[Source texts of formatted documents]
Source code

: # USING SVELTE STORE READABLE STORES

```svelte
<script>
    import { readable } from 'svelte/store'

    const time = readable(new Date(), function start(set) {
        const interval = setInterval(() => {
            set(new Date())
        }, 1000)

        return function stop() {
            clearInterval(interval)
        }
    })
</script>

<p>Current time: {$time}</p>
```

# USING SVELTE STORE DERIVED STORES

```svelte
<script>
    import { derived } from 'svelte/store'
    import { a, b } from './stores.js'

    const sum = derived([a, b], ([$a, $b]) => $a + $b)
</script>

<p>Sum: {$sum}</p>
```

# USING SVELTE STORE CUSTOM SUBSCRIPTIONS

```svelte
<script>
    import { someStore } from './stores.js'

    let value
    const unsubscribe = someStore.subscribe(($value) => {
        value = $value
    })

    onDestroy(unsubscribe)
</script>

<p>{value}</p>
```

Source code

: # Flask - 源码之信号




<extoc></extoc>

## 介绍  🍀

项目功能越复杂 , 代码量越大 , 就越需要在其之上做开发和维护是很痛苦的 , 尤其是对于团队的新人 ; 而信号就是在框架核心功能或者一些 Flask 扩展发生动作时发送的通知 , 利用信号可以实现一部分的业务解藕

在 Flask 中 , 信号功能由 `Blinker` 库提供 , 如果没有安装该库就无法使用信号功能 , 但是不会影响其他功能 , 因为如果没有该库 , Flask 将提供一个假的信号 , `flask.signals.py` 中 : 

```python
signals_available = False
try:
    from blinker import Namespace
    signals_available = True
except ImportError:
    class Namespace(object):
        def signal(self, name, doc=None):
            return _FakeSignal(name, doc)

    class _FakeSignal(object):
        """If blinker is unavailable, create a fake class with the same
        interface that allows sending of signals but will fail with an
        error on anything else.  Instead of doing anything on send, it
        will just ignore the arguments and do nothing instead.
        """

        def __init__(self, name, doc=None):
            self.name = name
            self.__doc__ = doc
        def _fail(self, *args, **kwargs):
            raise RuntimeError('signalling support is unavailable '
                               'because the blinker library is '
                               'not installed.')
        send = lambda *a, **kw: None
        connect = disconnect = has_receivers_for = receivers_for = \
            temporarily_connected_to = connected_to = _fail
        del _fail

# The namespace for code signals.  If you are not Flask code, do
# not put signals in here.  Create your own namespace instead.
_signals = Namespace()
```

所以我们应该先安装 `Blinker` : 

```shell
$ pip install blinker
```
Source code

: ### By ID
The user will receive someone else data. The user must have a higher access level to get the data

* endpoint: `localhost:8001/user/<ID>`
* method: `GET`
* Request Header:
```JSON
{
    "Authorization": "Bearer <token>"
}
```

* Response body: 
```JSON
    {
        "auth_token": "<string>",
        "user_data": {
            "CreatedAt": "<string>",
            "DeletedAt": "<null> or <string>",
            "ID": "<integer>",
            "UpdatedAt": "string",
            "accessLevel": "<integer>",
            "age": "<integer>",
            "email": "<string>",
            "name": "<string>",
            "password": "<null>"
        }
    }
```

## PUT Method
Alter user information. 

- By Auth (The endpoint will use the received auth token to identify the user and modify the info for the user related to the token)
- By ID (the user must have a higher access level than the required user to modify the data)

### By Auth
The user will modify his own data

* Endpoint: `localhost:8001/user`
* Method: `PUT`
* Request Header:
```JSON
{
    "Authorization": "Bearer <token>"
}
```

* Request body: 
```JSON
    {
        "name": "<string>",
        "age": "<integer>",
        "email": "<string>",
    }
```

▸ DIRECTIONS
Count the lines above in which the string "must" occurs, and write the number with no other text.

▸ ANSWER TO THIS PROBLEM
2